My second flat tire of the trip happened in Kitsilano. As I waited on hold for CAA, I thought of how I’d have to spend the rest of the evening in a mechanic shop for the tire repair. On the contrary, the CAA experience was nothing short of magic. The phone call, plus wait time, plus permanent tire repair – on the spot, all took under an hour. These guys are good! Thankful that my night was freed up again and I was able to keep dinner plans with Sean, whom I haven’t seen in what feels like a lifetime. He’s another one from back home who moved out west and decided to stay. I hear it’s the enigmatic mountains that lure people in by their heartstrings, and tie them down into their new home.
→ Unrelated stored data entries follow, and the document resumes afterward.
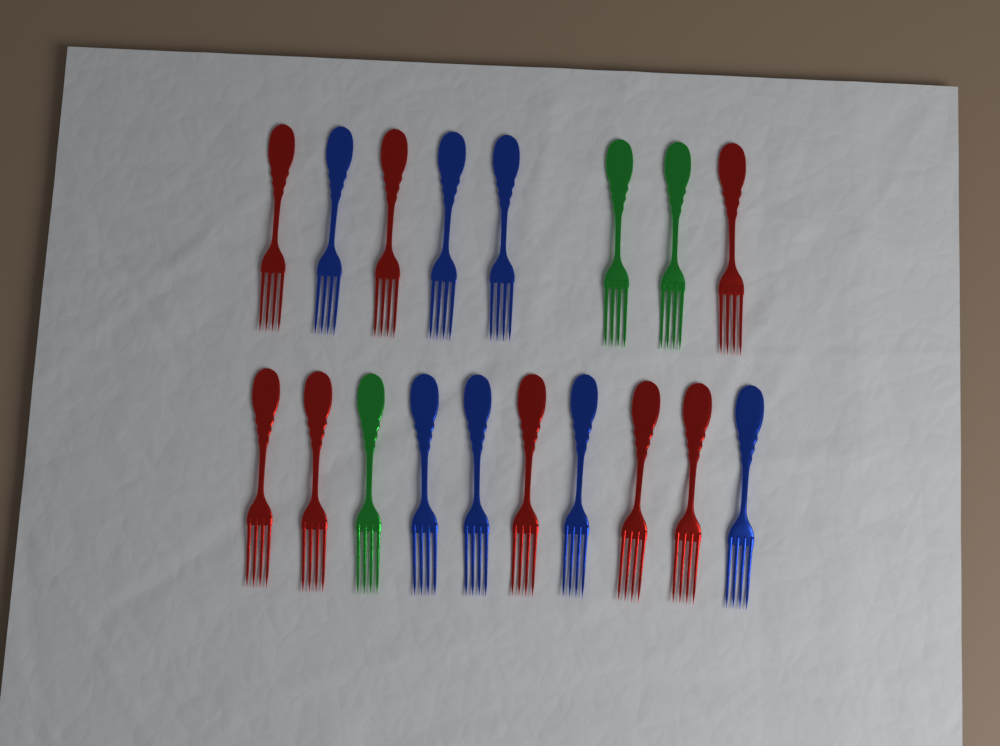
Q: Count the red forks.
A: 8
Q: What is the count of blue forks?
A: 7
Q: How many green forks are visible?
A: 3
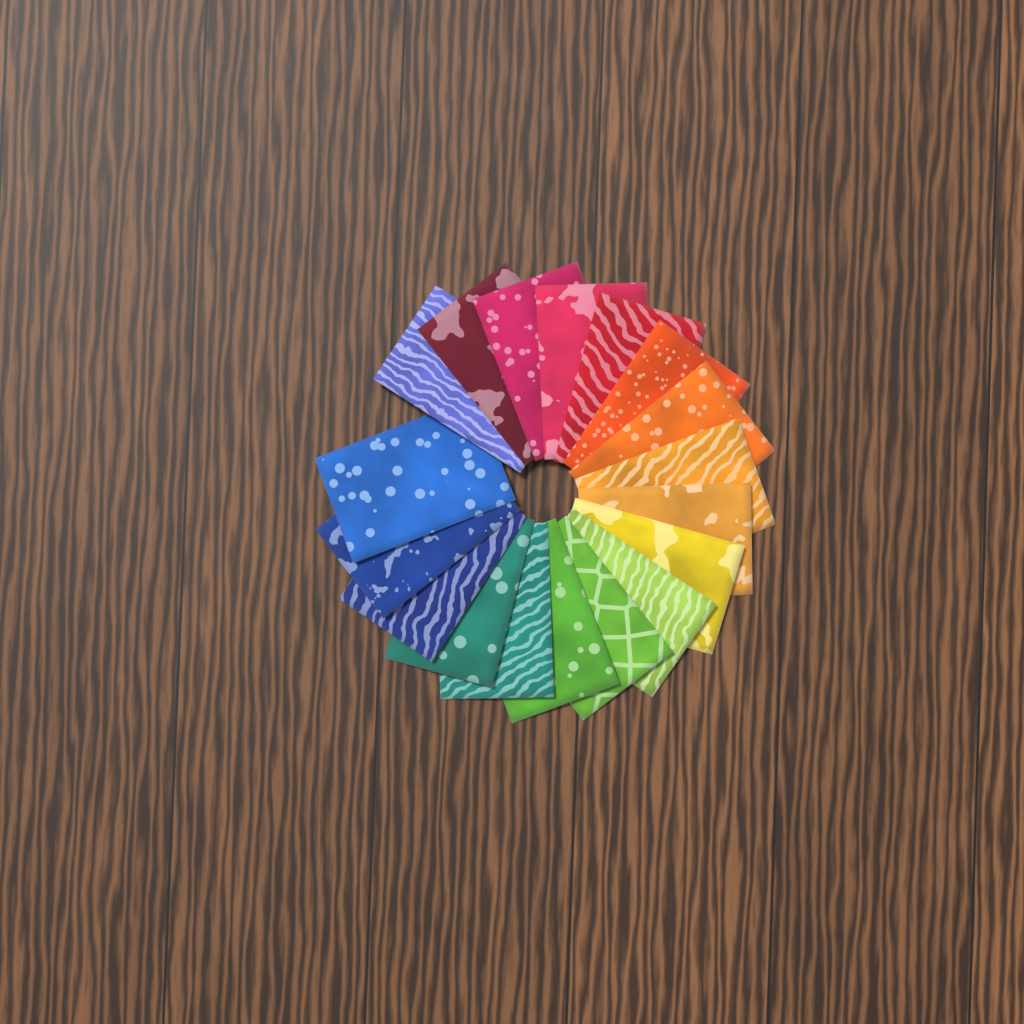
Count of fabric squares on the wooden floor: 18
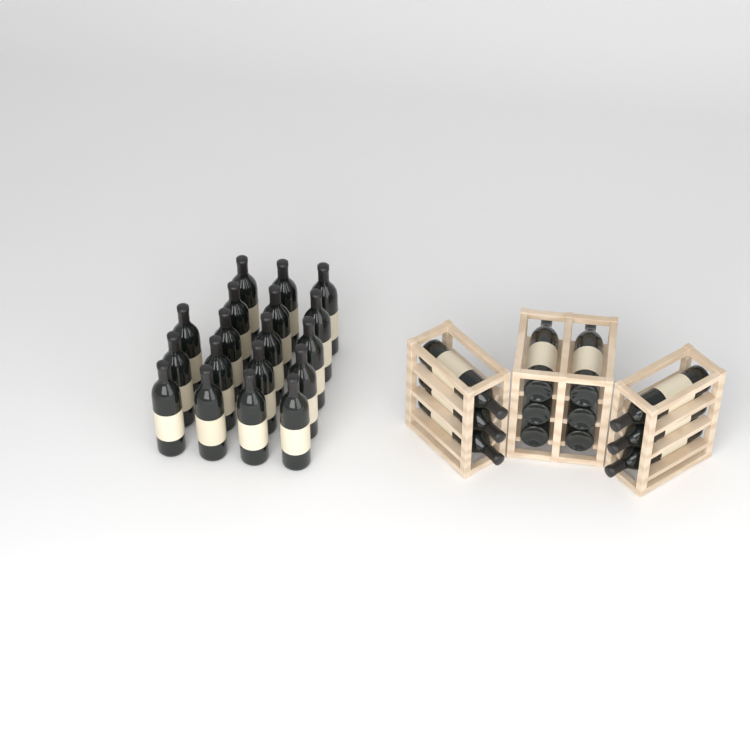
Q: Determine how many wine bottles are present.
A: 30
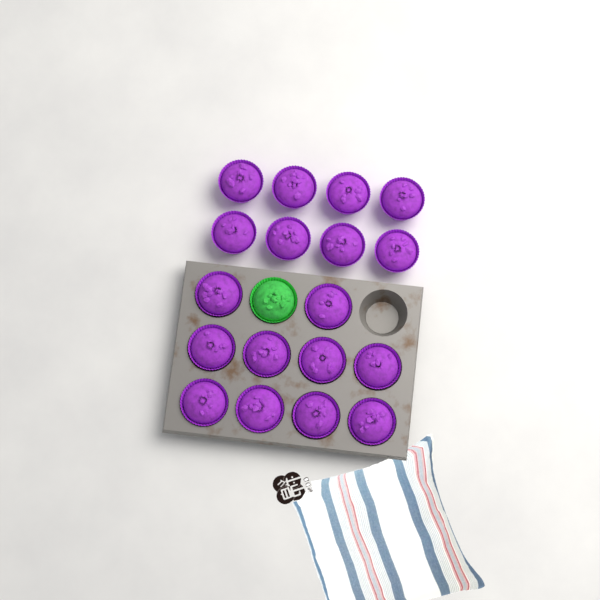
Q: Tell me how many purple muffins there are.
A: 18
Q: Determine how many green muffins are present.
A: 1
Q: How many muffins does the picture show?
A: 19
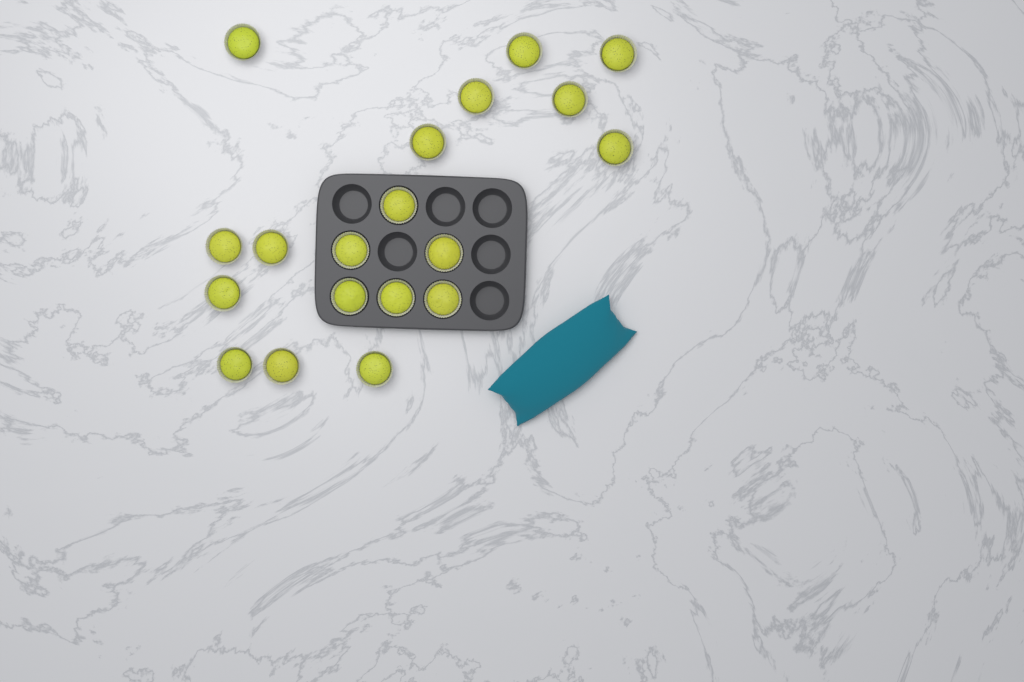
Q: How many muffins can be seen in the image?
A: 19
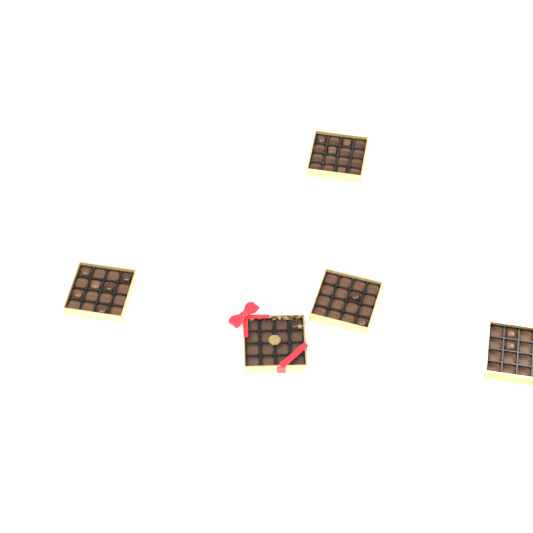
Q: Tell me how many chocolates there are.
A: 16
A weight lifts as I leave inner city driving and return to the mountains via the Sea to Sky highway, through Whistler and up to Mt Robson Park. Breathgiving views and fun winding roads. Mt Robson has an almost three hour roundtrip hike to Lake Kinney. Your eyes are glued to the right watching the crashing Robson River that parallels the path. A pale jade in colour, the water calms as the path progresses, then widens to become Lake Kinney. My view of Mt Robson was obstructed by clouds and its reflection in the water broken by the splatter of raindrops. Still spectacular, but I bet this would be killer on a sunny day. Oh well, you can’t win ‘em all.